#### Texte fourni
——————

# Implémentation de l'algorithme REINFORCE

L'implémentation proposé est inspiré par le tutoriel de [Gymnasium](https://gymnasium.farama.org/tutorials/training_agents/reinforce_invpend_gym_v26/)

## Import de librairie

In [None]:

import torch
import torch.nn as nn
from torch.distributions.normal import Normal
import gymnasium as gym
import matplotlib.pyplot as plt

## Définition du modèle de regression

In [None]:
class NormalDistribParam(nn.Module):
    def __init__(self, inChannel):
        super().__init__()
        self.inLayer = nn.Sequential(
            nn.Linear(inChannel, 32),
            nn.Tanh()
        )
        self.linLayer1 = nn.Sequential(
            nn.Linear(32, 32),
            nn.Tanh()
        )
        self.muLayer = nn.Sequential(
            nn.Linear(32, 1),
        )

——————

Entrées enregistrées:
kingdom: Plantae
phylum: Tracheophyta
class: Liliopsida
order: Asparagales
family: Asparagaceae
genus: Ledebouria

——————

#### Énoncé
Selon le texte fourni, de quel tutoriel s'inspire l'implémentation de l'algorithme REINFORCE ? Répondez en une phrase, s'il vous plaît.

#### Réponse attendue
L'implémentation s'inspire du tutoriel de Gymnasium.